- Extracted data

- Opening Delimiter -

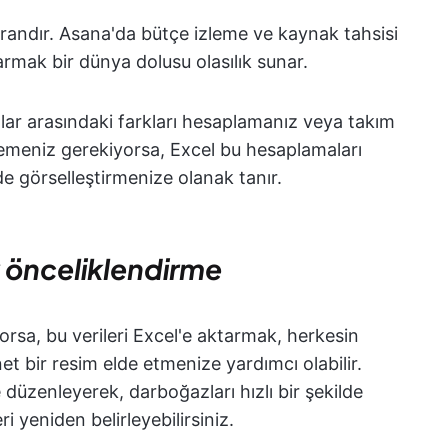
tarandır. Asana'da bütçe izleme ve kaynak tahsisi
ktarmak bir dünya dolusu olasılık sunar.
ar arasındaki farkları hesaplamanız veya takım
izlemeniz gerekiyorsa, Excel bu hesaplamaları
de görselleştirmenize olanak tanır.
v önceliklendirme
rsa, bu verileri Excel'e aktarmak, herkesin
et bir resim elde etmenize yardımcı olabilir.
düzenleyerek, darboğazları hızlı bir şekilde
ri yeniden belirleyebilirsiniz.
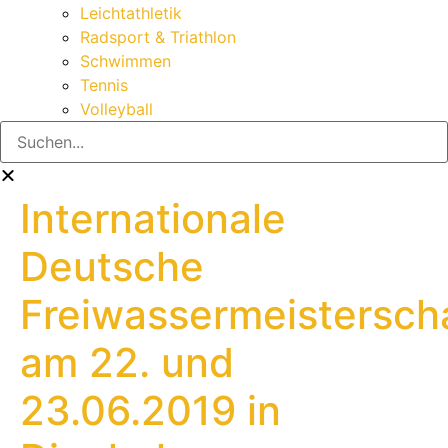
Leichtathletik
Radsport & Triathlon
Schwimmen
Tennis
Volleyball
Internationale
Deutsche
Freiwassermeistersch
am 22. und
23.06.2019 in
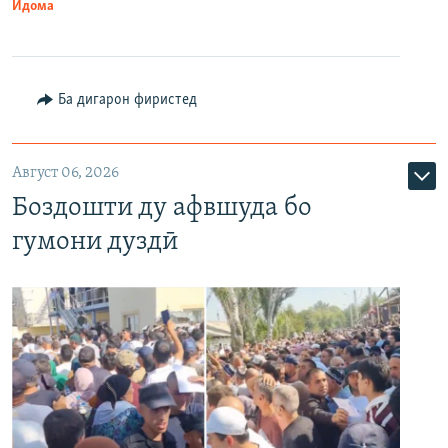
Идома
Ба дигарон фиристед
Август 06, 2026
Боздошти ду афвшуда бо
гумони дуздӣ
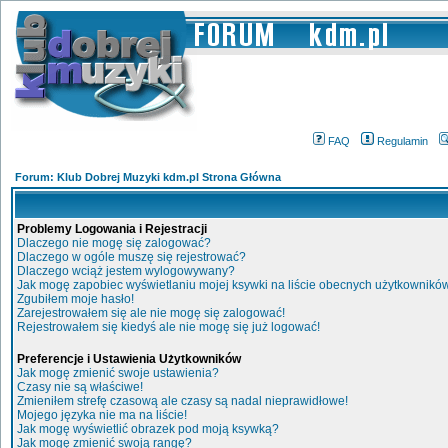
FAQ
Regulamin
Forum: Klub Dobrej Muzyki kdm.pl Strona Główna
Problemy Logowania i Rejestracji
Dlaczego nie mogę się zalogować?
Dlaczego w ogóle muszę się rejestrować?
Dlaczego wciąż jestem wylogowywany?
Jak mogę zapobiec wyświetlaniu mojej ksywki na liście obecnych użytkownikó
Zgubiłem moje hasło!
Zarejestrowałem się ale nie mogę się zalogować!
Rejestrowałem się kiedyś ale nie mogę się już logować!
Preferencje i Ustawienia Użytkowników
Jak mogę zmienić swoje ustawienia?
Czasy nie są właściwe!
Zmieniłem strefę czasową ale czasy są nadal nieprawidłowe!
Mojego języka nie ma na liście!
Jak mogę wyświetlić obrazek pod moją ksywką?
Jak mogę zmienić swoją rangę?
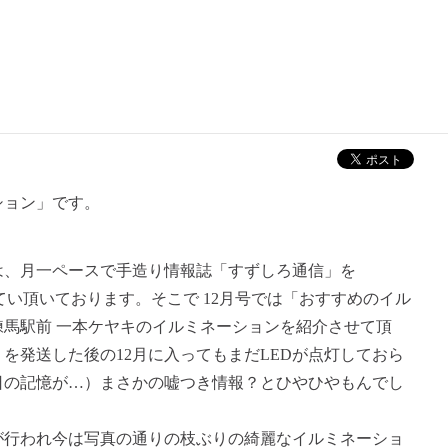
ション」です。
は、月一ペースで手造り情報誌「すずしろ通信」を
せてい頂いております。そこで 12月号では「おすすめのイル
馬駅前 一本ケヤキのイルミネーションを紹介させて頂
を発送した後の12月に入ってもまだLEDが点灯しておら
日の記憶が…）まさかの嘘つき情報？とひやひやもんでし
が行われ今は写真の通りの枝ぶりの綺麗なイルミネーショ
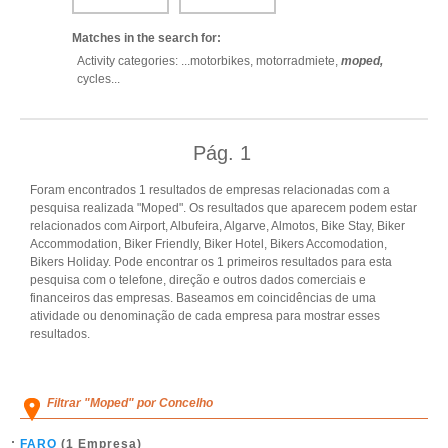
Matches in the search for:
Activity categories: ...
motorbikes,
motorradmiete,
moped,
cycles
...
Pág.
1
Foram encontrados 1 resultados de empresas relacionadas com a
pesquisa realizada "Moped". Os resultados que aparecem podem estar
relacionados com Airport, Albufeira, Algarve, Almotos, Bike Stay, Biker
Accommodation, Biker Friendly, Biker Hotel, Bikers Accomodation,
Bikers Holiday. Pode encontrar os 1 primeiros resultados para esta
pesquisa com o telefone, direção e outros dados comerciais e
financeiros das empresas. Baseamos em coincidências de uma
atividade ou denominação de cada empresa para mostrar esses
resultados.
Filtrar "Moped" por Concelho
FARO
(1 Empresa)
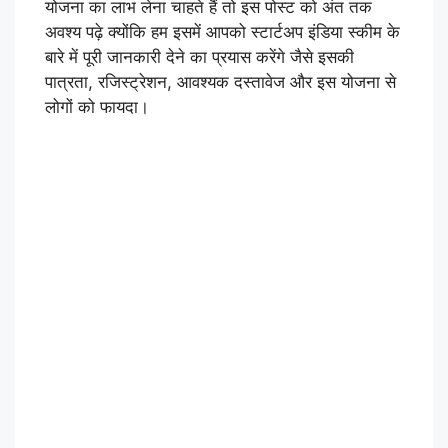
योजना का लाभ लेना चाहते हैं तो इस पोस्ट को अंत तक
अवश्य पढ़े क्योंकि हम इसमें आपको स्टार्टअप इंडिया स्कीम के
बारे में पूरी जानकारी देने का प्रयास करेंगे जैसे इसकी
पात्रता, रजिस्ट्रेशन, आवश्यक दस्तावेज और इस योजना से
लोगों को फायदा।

- Closing Delimiter -

- What to produce
Omit the pictures; set down each record exactly.

- Task solution
tarandır. Asana'da bütçe izleme ve kaynak tahsisi
ktarmak bir dünya dolusu olasılık sunar.
ar arasındaki farkları hesaplamanız veya takım
izlemeniz gerekiyorsa, Excel bu hesaplamaları
de görselleştirmenize olanak tanır.
v önceliklendirme
rsa, bu verileri Excel'e aktarmak, herkesin
et bir resim elde etmenize yardımcı olabilir.
düzenleyerek, darboğazları hızlı bir şekilde
ri yeniden belirleyebilirsiniz.
Leichtathletik
Radsport & Triathlon
Schwimmen
Tennis
Volleyball
Internationale
Deutsche
Freiwassermeistersch
am 22. und
23.06.2019 in
Идома
Ба дигарон фиристед
Август 06, 2026
Боздошти ду афвшуда бо
гумони дуздӣ
FAQ
Regulamin
Forum: Klub Dobrej Muzyki kdm.pl Strona Główna
Problemy Logowania i Rejestracji
Dlaczego nie mogę się zalogować?
Dlaczego w ogóle muszę się rejestrować?
Dlaczego wciąż jestem wylogowywany?
Jak mogę zapobiec wyświetlaniu mojej ksywki na liście obecnych użytkownikó
Zgubiłem moje hasło!
Zarejestrowałem się ale nie mogę się zalogować!
Rejestrowałem się kiedyś ale nie mogę się już logować!
Preferencje i Ustawienia Użytkowników
Jak mogę zmienić swoje ustawienia?
Czasy nie są właściwe!
Zmieniłem strefę czasową ale czasy są nadal nieprawidłowe!
Mojego języka nie ma na liście!
Jak mogę wyświetlić obrazek pod moją ksywką?
Jak mogę zmienić swoją rangę?
ション」です。
は、月一ペースで手造り情報誌「すずしろ通信」を
せてい頂いております。そこで 12月号では「おすすめのイル
馬駅前 一本ケヤキのイルミネーションを紹介させて頂
を発送した後の12月に入ってもまだLEDが点灯しておら
日の記憶が…）まさかの嘘つき情報？とひやひやもんでし
が行われ今は写真の通りの枝ぶりの綺麗なイルミネーショ
Matches in the search for:
Activity categories: ...
motorbikes,
motorradmiete,
moped,
cycles
...
Pág.
1
Foram encontrados 1 resultados de empresas relacionadas com a
pesquisa realizada "Moped". Os resultados que aparecem podem estar
relacionados com Airport, Albufeira, Algarve, Almotos, Bike Stay, Biker
Accommodation, Biker Friendly, Biker Hotel, Bikers Accomodation,
Bikers Holiday. Pode encontrar os 1 primeiros resultados para esta
pesquisa com o telefone, direção e outros dados comerciais e
financeiros das empresas. Baseamos em coincidências de uma
atividade ou denominação de cada empresa para mostrar esses
resultados.
Filtrar "Moped" por Concelho
FARO
(1 Empresa)
योजना का लाभ लेना चाहते हैं तो इस पोस्ट को अंत तक
अवश्य पढ़े क्योंकि हम इसमें आपको स्टार्टअप इंडिया स्कीम के
बारे में पूरी जानकारी देने का प्रयास करेंगे जैसे इसकी
पात्रता, रजिस्ट्रेशन, आवश्यक दस्तावेज और इस योजना से
लोगों को फायदा।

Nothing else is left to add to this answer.